I remember very vividly a heated argument with Karl Rove over eight years ago in which I worried about spending and deficits. "Deficits don't matter!" Rove kept repeating in that nasal world-weary tone he has. After a bit, I said, "What do you mean, deficits don't matter? Don't you remember the 1990s?" "No, no, no, no, Andrew," he replied. "What I mean is that people don't vote on deficits. That's why they don't matter."
I learned then that nothing beyond short term politics motivates Rove. Nothing. And I also learned: this fathomless cynicism is not just repulsive, it's invariably wrong. People sure did vote on deficits in 1992. And one small reason Obama won in 2008 is because many Independents and Republicans couldn't trust the GOP to stop spending and borrowing us into oblivion in an era of economic growth.
Now, Rove - whose shamelessness is only matched by his incompetence - is writing a deficit hawk column for the WSJ.
The sliver of argument he has left is that the debt we now face is vaster than we imagined only a year ago. The reason? Rove would have you believe it's those spend-and-splurge Democrats.
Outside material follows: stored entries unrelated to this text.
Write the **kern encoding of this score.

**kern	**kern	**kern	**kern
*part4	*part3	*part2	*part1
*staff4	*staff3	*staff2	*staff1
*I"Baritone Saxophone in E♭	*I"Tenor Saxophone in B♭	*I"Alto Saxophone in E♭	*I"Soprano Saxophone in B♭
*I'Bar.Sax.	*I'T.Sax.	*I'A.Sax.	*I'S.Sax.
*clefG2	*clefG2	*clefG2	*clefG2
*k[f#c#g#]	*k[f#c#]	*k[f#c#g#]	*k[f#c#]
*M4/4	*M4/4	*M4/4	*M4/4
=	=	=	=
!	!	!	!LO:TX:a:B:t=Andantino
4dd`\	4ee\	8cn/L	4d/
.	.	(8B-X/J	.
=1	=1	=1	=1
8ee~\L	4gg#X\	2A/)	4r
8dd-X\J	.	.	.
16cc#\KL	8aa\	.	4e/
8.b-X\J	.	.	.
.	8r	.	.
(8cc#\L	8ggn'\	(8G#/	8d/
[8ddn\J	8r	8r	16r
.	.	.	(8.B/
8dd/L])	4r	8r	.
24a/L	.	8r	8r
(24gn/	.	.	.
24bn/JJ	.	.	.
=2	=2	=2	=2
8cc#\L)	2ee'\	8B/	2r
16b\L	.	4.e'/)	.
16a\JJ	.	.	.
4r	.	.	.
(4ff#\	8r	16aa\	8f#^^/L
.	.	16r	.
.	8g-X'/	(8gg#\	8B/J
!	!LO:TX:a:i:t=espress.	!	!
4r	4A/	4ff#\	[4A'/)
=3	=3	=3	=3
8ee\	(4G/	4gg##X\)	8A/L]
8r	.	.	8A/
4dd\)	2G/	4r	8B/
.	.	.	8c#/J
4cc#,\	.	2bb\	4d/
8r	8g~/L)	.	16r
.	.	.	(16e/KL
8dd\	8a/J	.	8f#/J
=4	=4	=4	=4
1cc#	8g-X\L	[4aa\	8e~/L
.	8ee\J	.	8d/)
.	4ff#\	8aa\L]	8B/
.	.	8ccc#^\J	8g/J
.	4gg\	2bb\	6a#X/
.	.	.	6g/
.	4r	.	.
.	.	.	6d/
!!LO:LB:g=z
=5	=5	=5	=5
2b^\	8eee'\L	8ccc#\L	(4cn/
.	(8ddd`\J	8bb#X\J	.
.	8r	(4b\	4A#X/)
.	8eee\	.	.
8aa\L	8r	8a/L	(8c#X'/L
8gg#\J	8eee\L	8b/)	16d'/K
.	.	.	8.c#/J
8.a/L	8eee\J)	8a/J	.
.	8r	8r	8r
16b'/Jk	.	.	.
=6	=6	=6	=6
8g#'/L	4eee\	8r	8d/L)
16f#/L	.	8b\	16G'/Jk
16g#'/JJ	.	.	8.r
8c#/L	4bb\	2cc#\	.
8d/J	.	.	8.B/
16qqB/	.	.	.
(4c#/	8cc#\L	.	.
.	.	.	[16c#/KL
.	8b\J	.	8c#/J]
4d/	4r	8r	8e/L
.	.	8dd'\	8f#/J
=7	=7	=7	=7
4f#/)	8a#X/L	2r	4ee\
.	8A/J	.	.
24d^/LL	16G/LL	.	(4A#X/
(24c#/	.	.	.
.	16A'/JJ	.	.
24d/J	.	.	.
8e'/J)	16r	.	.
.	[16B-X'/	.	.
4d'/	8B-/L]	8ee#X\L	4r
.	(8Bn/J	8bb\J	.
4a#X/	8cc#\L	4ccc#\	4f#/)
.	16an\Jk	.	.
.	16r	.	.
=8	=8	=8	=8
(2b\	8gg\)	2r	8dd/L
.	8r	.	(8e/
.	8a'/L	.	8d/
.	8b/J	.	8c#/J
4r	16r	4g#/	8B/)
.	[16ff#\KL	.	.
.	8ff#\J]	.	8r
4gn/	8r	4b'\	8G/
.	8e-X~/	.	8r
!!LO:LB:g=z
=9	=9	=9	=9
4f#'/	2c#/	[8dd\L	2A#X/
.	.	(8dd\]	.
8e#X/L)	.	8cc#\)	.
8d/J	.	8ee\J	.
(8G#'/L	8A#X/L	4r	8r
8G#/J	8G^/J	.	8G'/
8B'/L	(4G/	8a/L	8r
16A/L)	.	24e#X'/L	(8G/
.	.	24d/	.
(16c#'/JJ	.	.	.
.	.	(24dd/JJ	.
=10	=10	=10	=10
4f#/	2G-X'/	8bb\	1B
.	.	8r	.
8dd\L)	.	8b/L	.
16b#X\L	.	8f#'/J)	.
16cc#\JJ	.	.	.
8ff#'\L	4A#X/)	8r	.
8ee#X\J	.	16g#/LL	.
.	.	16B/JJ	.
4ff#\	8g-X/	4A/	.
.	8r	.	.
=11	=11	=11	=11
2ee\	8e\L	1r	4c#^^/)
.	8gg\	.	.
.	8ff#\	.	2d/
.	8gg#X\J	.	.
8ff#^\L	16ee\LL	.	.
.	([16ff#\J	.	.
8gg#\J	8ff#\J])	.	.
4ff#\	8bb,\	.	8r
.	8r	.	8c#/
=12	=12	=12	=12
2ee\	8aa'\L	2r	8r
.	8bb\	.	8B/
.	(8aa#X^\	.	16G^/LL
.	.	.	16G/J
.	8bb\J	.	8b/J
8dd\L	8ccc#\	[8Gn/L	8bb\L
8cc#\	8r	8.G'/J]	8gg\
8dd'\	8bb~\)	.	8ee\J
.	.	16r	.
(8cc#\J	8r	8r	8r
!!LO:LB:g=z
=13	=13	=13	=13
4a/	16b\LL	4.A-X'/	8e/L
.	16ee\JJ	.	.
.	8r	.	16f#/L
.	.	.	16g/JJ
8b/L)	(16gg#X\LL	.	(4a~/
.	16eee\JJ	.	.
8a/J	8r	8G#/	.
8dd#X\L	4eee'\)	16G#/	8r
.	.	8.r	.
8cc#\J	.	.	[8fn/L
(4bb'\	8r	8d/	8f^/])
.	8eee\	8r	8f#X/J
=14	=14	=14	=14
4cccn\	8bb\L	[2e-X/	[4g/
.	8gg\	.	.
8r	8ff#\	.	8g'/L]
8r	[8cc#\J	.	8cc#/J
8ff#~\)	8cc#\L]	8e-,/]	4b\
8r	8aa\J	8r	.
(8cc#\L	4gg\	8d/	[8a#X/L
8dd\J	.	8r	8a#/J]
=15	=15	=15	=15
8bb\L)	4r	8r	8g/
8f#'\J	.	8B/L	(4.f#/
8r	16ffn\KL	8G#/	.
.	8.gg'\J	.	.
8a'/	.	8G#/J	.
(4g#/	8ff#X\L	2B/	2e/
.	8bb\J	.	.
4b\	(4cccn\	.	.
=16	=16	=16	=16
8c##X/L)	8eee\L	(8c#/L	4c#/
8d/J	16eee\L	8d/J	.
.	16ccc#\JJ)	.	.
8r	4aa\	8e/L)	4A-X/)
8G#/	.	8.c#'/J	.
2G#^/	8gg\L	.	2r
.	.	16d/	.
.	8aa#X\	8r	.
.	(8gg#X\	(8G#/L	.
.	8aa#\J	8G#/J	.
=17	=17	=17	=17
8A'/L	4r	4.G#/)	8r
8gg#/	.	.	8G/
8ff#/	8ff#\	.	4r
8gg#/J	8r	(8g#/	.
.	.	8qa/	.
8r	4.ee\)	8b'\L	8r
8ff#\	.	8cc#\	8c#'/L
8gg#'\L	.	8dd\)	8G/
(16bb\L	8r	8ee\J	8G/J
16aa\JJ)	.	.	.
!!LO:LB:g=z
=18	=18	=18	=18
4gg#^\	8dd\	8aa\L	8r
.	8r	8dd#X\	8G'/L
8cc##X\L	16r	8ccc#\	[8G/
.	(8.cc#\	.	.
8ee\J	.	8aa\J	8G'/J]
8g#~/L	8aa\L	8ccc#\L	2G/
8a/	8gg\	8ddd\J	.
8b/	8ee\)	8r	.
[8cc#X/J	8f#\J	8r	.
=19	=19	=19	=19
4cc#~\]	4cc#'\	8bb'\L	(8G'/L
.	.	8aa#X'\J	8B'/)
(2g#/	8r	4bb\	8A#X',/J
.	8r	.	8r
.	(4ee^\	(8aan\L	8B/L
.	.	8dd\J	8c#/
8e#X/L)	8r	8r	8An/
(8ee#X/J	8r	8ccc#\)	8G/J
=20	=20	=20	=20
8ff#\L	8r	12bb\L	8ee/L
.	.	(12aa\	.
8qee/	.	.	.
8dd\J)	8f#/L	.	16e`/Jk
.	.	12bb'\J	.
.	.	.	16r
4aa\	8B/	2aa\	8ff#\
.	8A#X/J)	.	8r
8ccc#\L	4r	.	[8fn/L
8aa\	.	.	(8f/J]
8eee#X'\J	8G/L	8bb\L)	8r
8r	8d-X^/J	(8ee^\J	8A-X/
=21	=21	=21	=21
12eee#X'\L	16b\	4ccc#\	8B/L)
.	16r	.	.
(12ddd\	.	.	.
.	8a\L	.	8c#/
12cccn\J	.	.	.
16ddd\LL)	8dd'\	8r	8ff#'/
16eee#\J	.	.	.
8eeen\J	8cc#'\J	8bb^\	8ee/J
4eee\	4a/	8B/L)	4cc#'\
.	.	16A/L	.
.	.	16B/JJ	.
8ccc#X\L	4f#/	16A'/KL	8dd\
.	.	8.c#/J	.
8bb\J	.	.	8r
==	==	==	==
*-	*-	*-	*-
In fact, of course, the massive debt has been building for years and its new height was precipitated by the recession begun under Bush (who was still in office a year ago), by the stimulus necessary to prevent a total abyss, by the bailout money required to rescue the banks, and by the continued de-leveraging after the reckless private borrowing of the Bush-Cheney years.
What Rove requires is what Palin requires: total amnesia of what they just said or did. There is nothing deeper to either of them than the cynical attempt to spin the next five minutes to their own advantage and at the cost of the country in general. One knows better; the other knows nothing. Together, they represent a useful spectrum of the degeneracy on the Republican right.